I returned to America on the morning of December 24th, 2018.
My return has felt, in a word, anticlimactic. My final trip around the subcontinent of Southeast Asia – comprising of a week in Kuala Lumpur with my younger brother, an unbelievable scuba dive trip in the Komodo Islands with my father, a week in Bali with one of my best friends and another week adventuring around Northern Thailand solo and with friends – was incredible and unforgettable, but not the focus of this blog. I hope to detail these trips in one or two more final blog posts.
This post is about my reintegration to American society, and the difficulties I have been having. Since arriving in America, I’ve seen countless friends and eaten countless bacon egg and cheeses. I’ve been overjoyed to be reunited with family and friends, enjoyed several trips into New York City, and begun searching for employment in the United States.

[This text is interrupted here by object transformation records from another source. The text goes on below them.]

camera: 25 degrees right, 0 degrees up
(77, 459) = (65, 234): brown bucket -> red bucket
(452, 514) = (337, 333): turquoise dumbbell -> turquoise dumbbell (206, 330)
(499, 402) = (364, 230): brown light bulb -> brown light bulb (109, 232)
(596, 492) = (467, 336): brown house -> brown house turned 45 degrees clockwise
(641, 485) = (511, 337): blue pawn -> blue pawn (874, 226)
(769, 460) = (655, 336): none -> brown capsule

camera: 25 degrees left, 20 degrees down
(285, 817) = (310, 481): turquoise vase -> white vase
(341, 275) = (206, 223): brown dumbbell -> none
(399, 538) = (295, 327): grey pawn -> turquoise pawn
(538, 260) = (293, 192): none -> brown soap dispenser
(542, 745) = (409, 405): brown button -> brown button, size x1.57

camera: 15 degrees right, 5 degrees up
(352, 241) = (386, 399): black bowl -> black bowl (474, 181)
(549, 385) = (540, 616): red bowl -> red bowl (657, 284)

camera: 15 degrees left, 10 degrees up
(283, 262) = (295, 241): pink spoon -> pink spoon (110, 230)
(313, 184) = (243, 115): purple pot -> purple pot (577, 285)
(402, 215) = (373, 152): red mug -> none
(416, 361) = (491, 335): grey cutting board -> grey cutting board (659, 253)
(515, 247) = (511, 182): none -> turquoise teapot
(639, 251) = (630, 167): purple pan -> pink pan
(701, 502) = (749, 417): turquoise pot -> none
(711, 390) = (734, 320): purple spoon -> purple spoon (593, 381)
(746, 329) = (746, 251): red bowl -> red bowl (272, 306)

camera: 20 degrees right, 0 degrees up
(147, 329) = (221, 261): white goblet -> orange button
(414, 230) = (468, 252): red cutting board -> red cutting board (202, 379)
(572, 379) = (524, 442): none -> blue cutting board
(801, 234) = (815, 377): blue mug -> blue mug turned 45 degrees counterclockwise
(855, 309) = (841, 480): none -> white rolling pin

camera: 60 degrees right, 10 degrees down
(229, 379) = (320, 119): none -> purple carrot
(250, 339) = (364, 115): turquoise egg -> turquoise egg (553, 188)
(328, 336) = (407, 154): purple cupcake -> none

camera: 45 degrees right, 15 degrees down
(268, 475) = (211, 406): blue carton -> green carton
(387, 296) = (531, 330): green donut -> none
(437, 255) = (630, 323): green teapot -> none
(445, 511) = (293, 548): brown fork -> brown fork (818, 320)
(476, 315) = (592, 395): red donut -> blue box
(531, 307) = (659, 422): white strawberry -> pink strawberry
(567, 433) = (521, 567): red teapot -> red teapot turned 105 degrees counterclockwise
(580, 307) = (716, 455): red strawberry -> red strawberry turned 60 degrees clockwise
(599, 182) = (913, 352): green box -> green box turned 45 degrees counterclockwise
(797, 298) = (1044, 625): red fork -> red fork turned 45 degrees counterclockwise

But It all feels weird. Everything feels remarkably grayer than before I left. It’s not to say that my friends have changed or I haven’t enjoyed the company of familiar faces. It’s that I’ve changed, my world view has changed, my priorities have changed, and I’m having trouble reconciling all of that with the abrupt return to “home”. In a way, it feels like a big part of me has not returned home.
It sounds crazy, because while in Vietnam, especially towards the end I was ready to come back to America, to be surrounded by all my loved ones. I was hungry for something more, I loved teaching my students (well, playing musical chairs with my students) but I didn’t feel particularly challenged or stimulated by the day to day work. I looked forward to launching a fulfilling career back home.
Part of the melancholic feeling must be the inevitable result of returning to cruising altitude from such a chaotic year. Over my year abroad I experienced both the highest highs and lowest lows I’ve ever known. I endeavored through the lows and delighted in the highs, but each day I woke up on the other side of the world I woke up with a sense of adventure and excitement – whether good or bad, I was not short of emotions.
It also is an adjustment to returning to a life where there aren’t major things to look forward to. The entirety of my year abroad, I was counting down the days til my next once in a lifetime adventure which rarely was more than a month or two away. Whether it was counting down til my parents visited or friends to traverse the countryside or experience things like the Grand Prix with, what got me through all of the lows was the promise of inevitable highs. A weekend trip to New York, while nice, is a more muted goalpost to venture towards than these grand adventures upon which I was embarking.
Back in the States, I also begin to wonder – what is the point? Of all of this? Work hard, get a good job, make money all so I can pay rent? So I can eat? Go out once a week? Save for retirement? So I can get my several weeks off a year? I was bit hard by the travel bug, the sense of how truly big and beautiful the world is and I want to see it. How am I gonna do that with just two weeks vacation per year?
I knew coming back to the United States would be an adjustment, just as I knew moving to Vietnam would be an adjustment. I underestimated both. I was able to find my voice and my footing in Vietnam and make my year abroad remarkable, learn a lot about myself and a little bit about the world, and see some things. I was able to make 2018, while the most difficult year of my life, the best year of my life. The United States and 2019 have shown that they will offer a totally different type of challenge. Whether I can rise to meet it remains to be seen. Whether I even should remains to be seen. Only time will tell if the part of me that has not returned from Southeast Asia will eventually get back here, or if I’ll have to go back over there to fetch it.